§ EXCERPTED DATA:
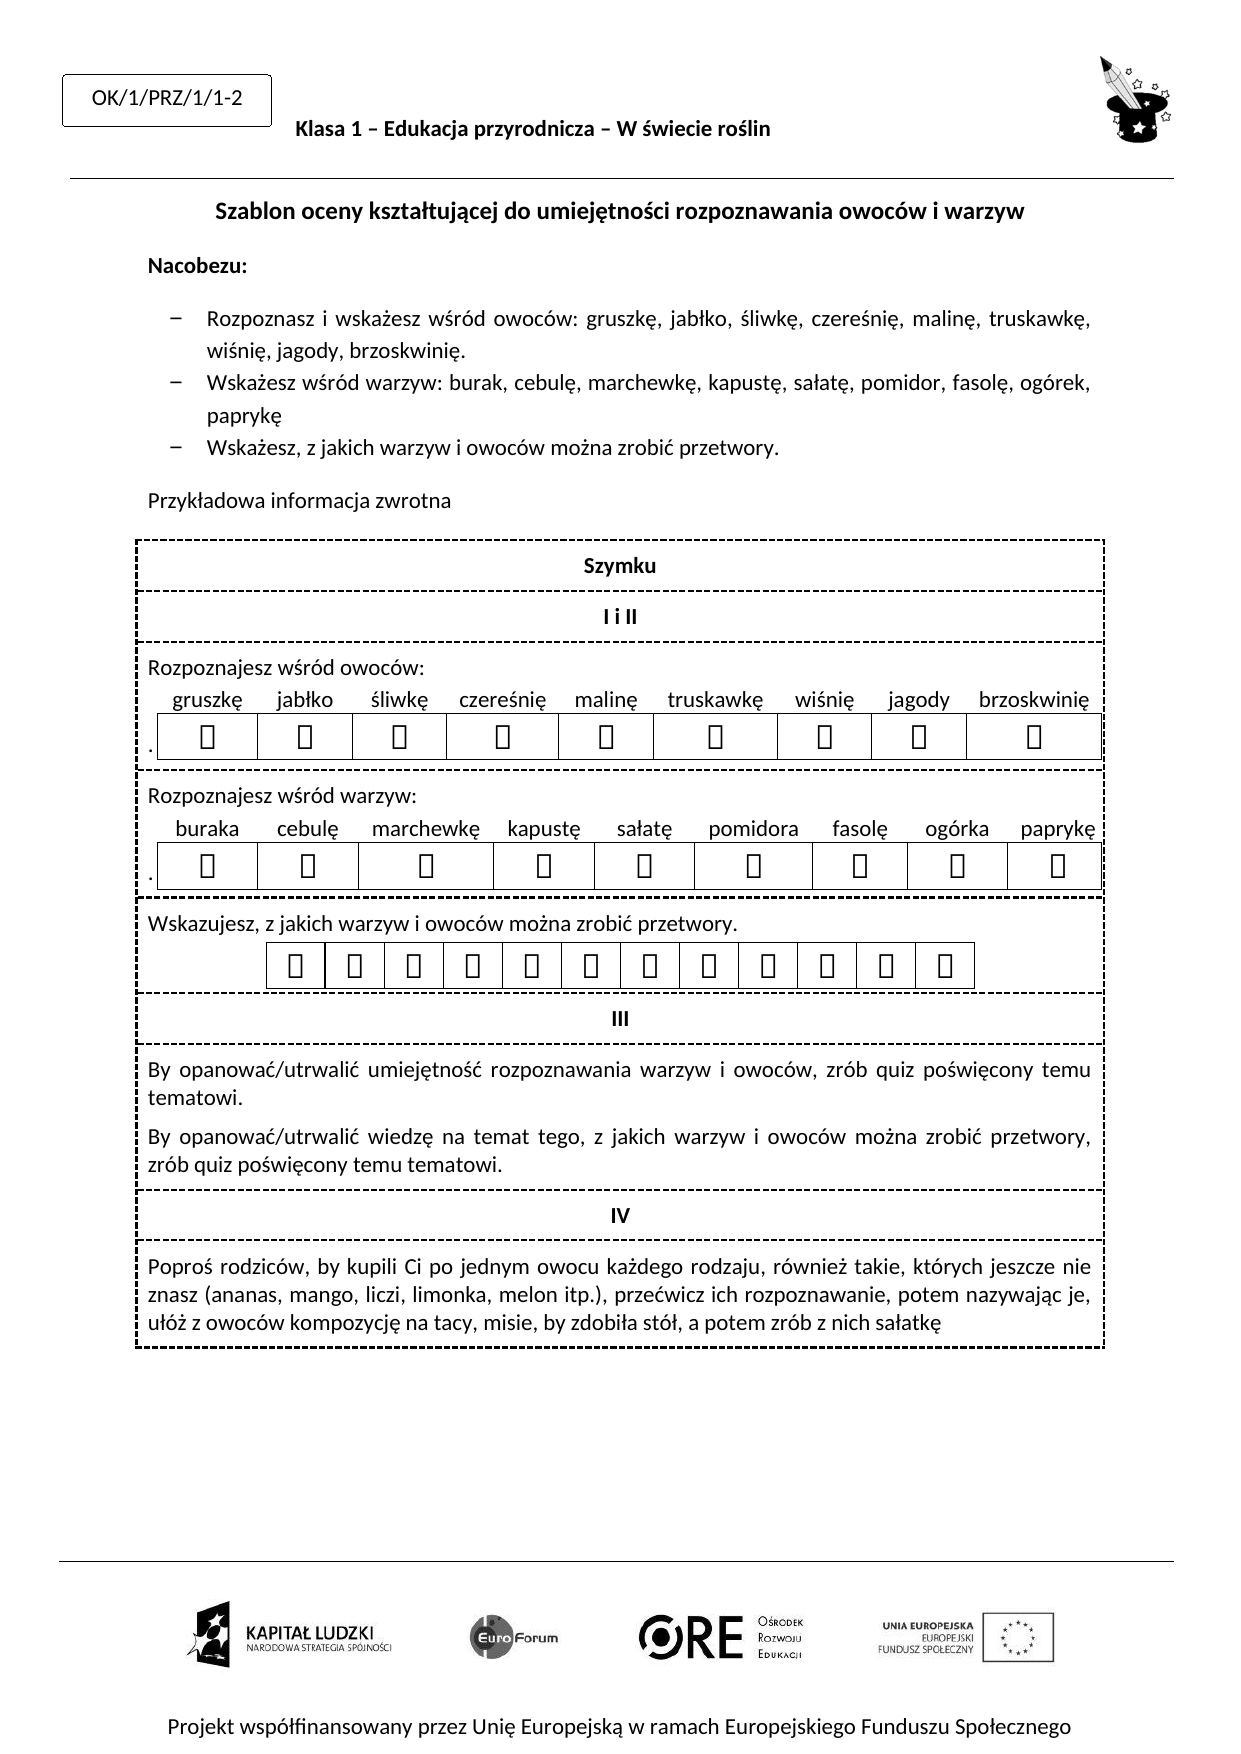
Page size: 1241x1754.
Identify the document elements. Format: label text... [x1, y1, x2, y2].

table_cell IV [136, 1189, 1104, 1239]
table_cell Rozpoznajesz wśród warzyw: . [136, 769, 1104, 896]
table_header Szymku [136, 539, 1104, 590]
table_cell Wskazujesz, z jakich warzyw i owoców można zrobić przetwory. [136, 896, 1104, 992]
picture [1088, 53, 1181, 145]
text Przykładowa informacja zwrotna [148, 486, 1093, 514]
list Rozpoznasz i wskażesz wśród owoców: gruszkę, jabłko, śliwkę, czereśnię, malinę, truskawkę, wiśnię, jagody, brzoskwinię. [169, 304, 1093, 364]
list Wskażesz wśród warzyw: burak, cebulę, marchewkę, kapustę, sałatę, pomidor, fasolę, ogórek, paprykę [169, 368, 1093, 429]
picture [148, 1584, 1092, 1684]
table_cell By opanować/utrwalić umiejętność rozpoznawania warzyw i owoców, zrób quiz poświęcony temu tematowi. By opanować/utrwalić wiedzę na temat tego, z jakich warzyw i owoców można zrobić przetwory, zrób quiz poświęcony temu tematowi. [136, 1043, 1104, 1188]
table_cell I i II [136, 590, 1104, 641]
table_cell III [136, 992, 1104, 1043]
text Nacobezu: [148, 251, 1093, 279]
list Wskażesz, z jakich warzyw i owoców można zrobić przetwory. [169, 433, 1093, 461]
table_cell Rozpoznajesz wśród owoców: . [136, 641, 1104, 769]
text Szablon oceny kształtującej do umiejętności rozpoznawania owoców i warzyw [148, 195, 1093, 226]
table_cell Poproś rodziców, by kupili Ci po jednym owocu każdego rodzaju, również takie, których jeszcze nie znasz (ananas, mango, liczi, limonka, melon itp.), przećwicz ich rozpoznawanie, potem nazywając je, ułóż z owoców kompozycję na tacy, misie, by zdobiła stół, a potem zrób z nich sałatkę [136, 1239, 1104, 1346]
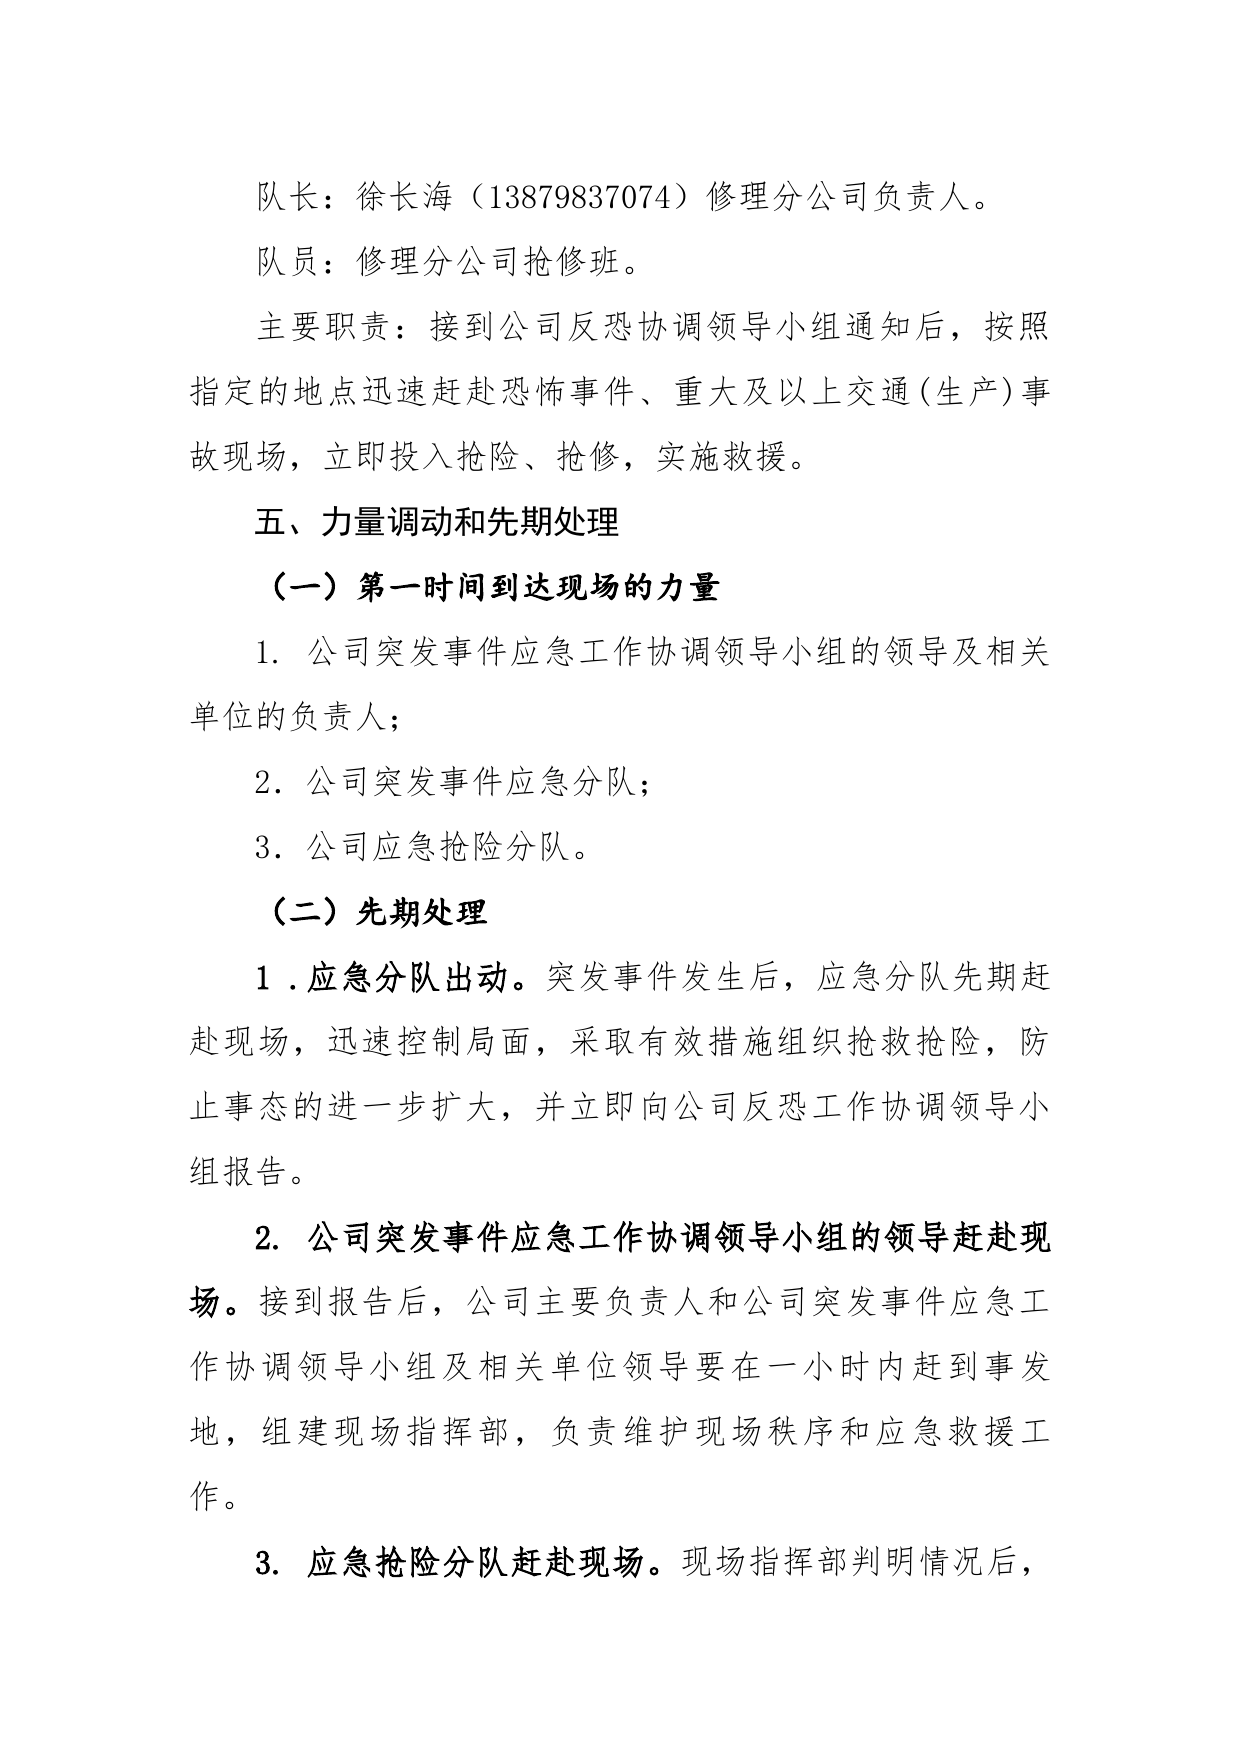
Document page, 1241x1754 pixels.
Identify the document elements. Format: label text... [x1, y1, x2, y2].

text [187, 1527, 1053, 1592]
text 2．公司突发事件应急分队； [187, 747, 1053, 812]
text 五、力量调动和先期处理 [187, 487, 1053, 552]
text 主要职责：接到公司反恐协调领导小组通知后，按照指定的地点迅速赶赴恐怖事件、重大及以上交通(生产)事故现场，立即投入抢险、抢修，实施救援。 [187, 292, 1053, 487]
text 队长：徐长海（13879837074）修理分公司负责人。 [187, 162, 1053, 227]
text 2. 公司突发事件应急工作协调领导小组的领导赶赴现场。接到报告后，公司主要负责人和公司突发事件应急工作协调领导小组及相关单位领导要在一小时内赶到事发地，组建现场指挥部，负责维护现场秩序和应急救援工作。 [187, 1202, 1053, 1527]
text 3．公司应急抢险分队。 [187, 812, 1053, 877]
text 1. 公司突发事件应急工作协调领导小组的领导及相关单位的负责人； [187, 617, 1053, 747]
text （一）第一时间到达现场的力量 [187, 552, 1053, 617]
text （二）先期处理 [187, 877, 1053, 942]
text 队员：修理分公司抢修班。 [187, 227, 1053, 292]
text 1 .应急分队出动。突发事件发生后，应急分队先期赶赴现场，迅速控制局面，采取有效措施组织抢救抢险，防止事态的进一步扩大，并立即向公司反恐工作协调领导小组报告。 [187, 942, 1053, 1202]
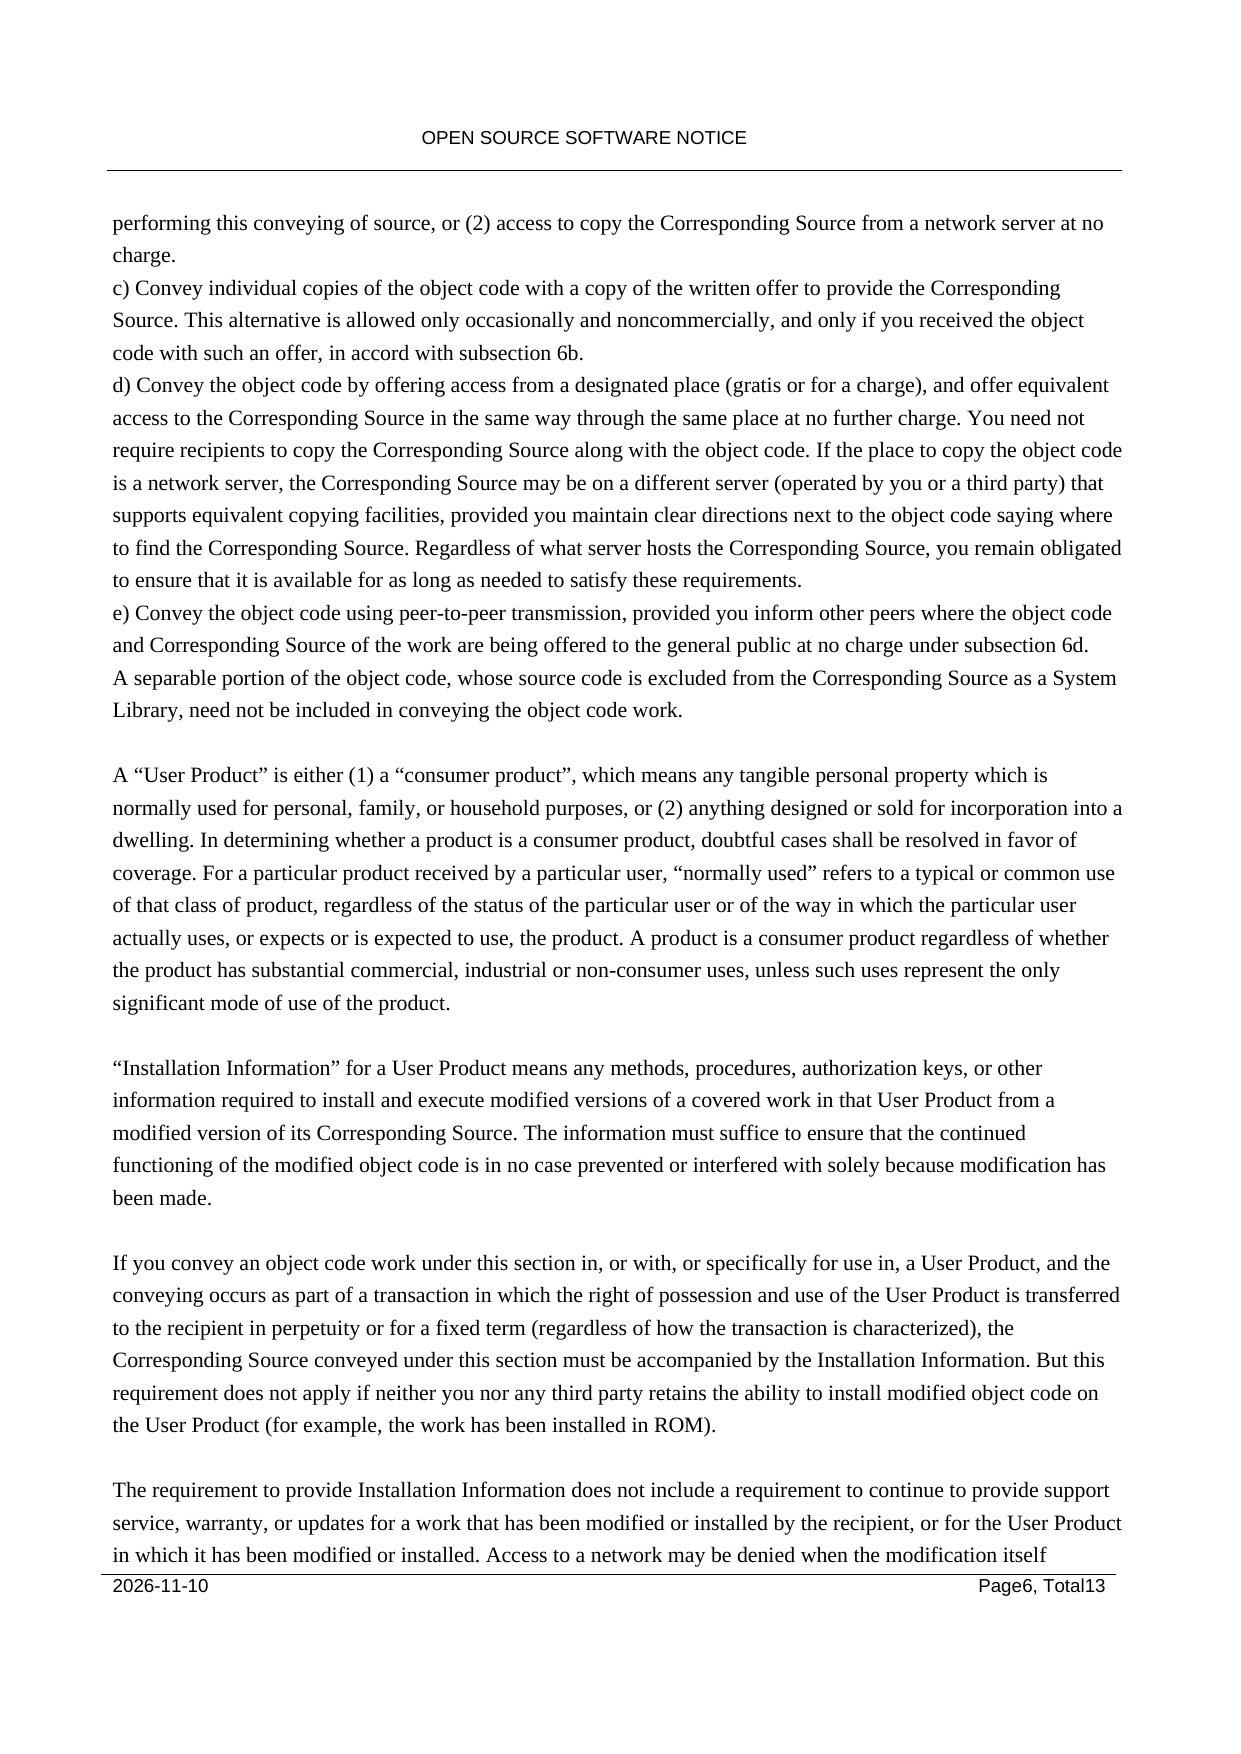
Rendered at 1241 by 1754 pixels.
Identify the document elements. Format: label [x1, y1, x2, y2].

text [112, 206, 1128, 1571]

§ EXERCISE REQUIREMENTS:
State how many lines of the data above contain the string "picture", leaving out everything but the number.

§ RESULT FOR THIS EXERCISE:
2